Mykola Serhiyovych Kravchenko (born 21 October 1987 in Sumy) is a Ukrainian sports administrator, public figure and entrepreneur. He is the founder of the BALU sports club and the "Ba.Lu" charitable foundation, president of the Sumy Regional Boxing Federation and, since 2025, vice-president of the Boxing Federation of Ukraine. He also heads the WAKO kickboxing federation in Sumy Oblast and the Sumy regional branch of the MMA Federation of Ukraine.

== Biography ==
Kravchenko was born in Sumy. He trained in WAKO kickboxing and other martial arts. According to the sports media, he is a multiple-time Ukrainian champion, a European champion and a medalist at the WAKO World Championships, and holds the title of Master of Sports of Ukraine, International Class.

== Sports career ==
Kravchenko founded the BALU sports club in Sumy, which trains athletes in boxing, kickboxing and mixed martial arts. He also founded the promotion Balu Fighting League Pro (BFL Pro), which stages professional boxing and martial arts events. His activity in Sumy Oblast has been associated with the development of youth sport.

== Boxing Federation of Ukraine ==
Kravchenko heads the Sumy Regional Boxing Federation. In December 2025 he was elected vice-president of the Boxing Federation of Ukraine. In this role he is responsible for the development of boxing in central Ukraine, the coordination of club-level boxing, and involvement in preparing the Ukrainian national team for the 2028 Summer Olympics. In 2025 he took part in a public debate over the reform of the federation and the role of regional federations.

In 2025 the World Boxing Council (WBC) announced the creation of a WBC Eurasia structure to develop boxing across Eurasian countries. In January 2026 Kravchenko was appointed Vice President of WBC Eurasia in charge of European countries.

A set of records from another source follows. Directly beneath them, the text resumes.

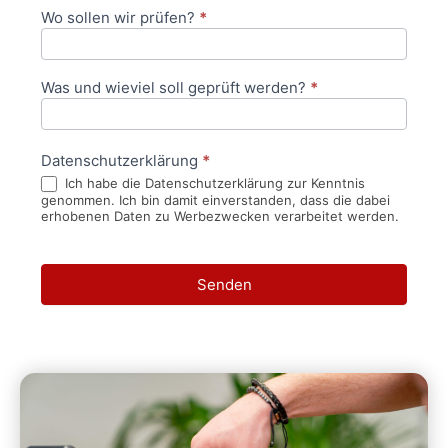
Wo sollen wir prüfen?
*
Was und wieviel soll geprüft werden?
*
Datenschutzerklärung
*
Ich habe die Datenschutzerklärung zur Kenntnis
genommen. Ich bin damit einverstanden, dass die dabei
erhobenen Daten zu Werbezwecken verarbeitet werden.
Senden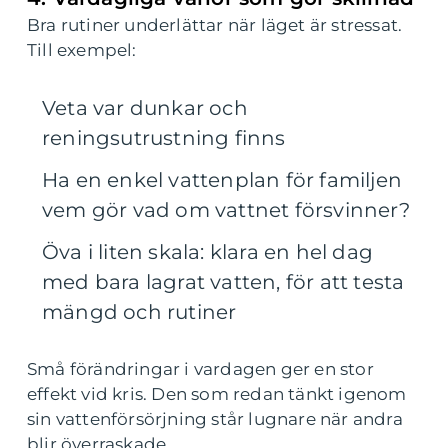
Bra rutiner underlättar när läget är stressat.
Till exempel:
Veta var dunkar och
reningsutrustning finns
Ha en enkel vattenplan för familjen
vem gör vad om vattnet försvinner?
Öva i liten skala: klara en hel dag
med bara lagrat vatten, för att testa
mängd och rutiner
Små förändringar i vardagen ger en stor
effekt vid kris. Den som redan tänkt igenom
sin vattenförsörjning står lugnare när andra
blir överraskade.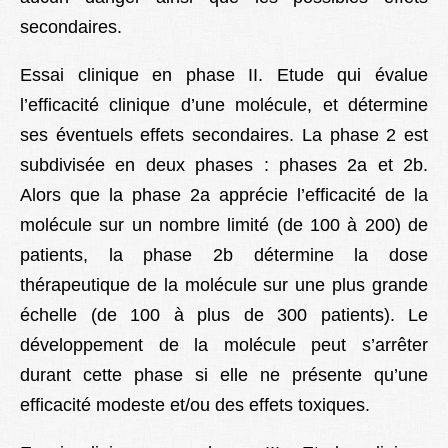
secondaires.
Essai clinique en phase II. Etude qui évalue
l’efficacité clinique d’une molécule, et détermine
ses éventuels effets secondaires. La phase 2 est
subdivisée en deux phases : phases 2a et 2b.
Alors que la phase 2a apprécie l’efficacité de la
molécule sur un nombre limité (de 100 à 200) de
patients, la phase 2b détermine la dose
thérapeutique de la molécule sur une plus grande
échelle (de 100 à plus de 300 patients). Le
développement de la molécule peut s’arrêter
durant cette phase si elle ne présente qu’une
efficacité modeste et/ou des effets toxiques.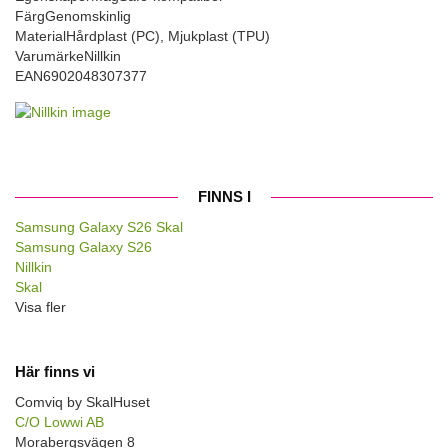
Färg
Genomskinlig
Material
Hårdplast (PC), Mjukplast (TPU)
Varumärke
Nillkin
EAN
6902048307377
FINNS I
Samsung Galaxy S26 Skal
Samsung Galaxy S26
Nillkin
Skal
Visa fler
Här finns vi
Comviq by SkalHuset
C/O Lowwi AB
Morabergsvägen 8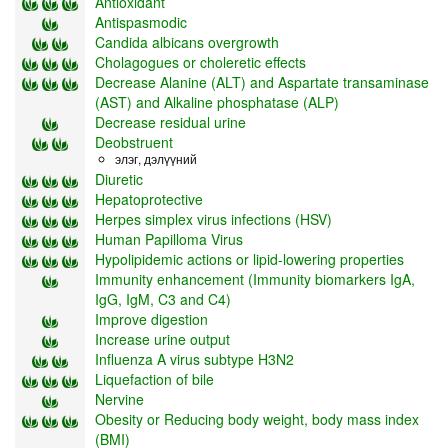
Antioxidant
Antispasmodic
Candida albicans overgrowth
Cholagogues or choleretic effects
Decrease Alanine (ALT) and Aspartate transaminase
(AST) and Alkaline phosphatase (ALP)
Decrease residual urine
Deobstruent
элэг, дэлүүний
Diuretic
Hepatoprotective
Herpes simplex virus infections (HSV)
Human Papilloma Virus
Hypolipidemic actions or lipid-lowering properties
Immunity enhancement (Immunity biomarkers IgA,
IgG, IgM, C3 and C4)
Improve digestion
Increase urine output
Influenza A virus subtype H3N2
Liquefaction of bile
Nervine
Obesity or Reducing body weight, body mass index
(BMI)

== Charitable activities ==
Following the start of the full-scale Russian invasion of Ukraine, Kravchenko has taken part in charitable and volunteer work. He heads the "Ba.Lu" charitable foundation, which supports youth sport, social and medical institutions and provides aid to the Armed Forces of Ukraine and to civilians. Foundation volunteers assist with recovery from Russian shelling in Sumy Oblast, including clearing the aftermath of enemy strikes. Another area of the foundation's work is the rehabilitation of veterans of the Russo-Ukrainian War. Kravchenko takes part in the "Gratitude to Heroes" project, run by the foundation together with the NGO PALAI.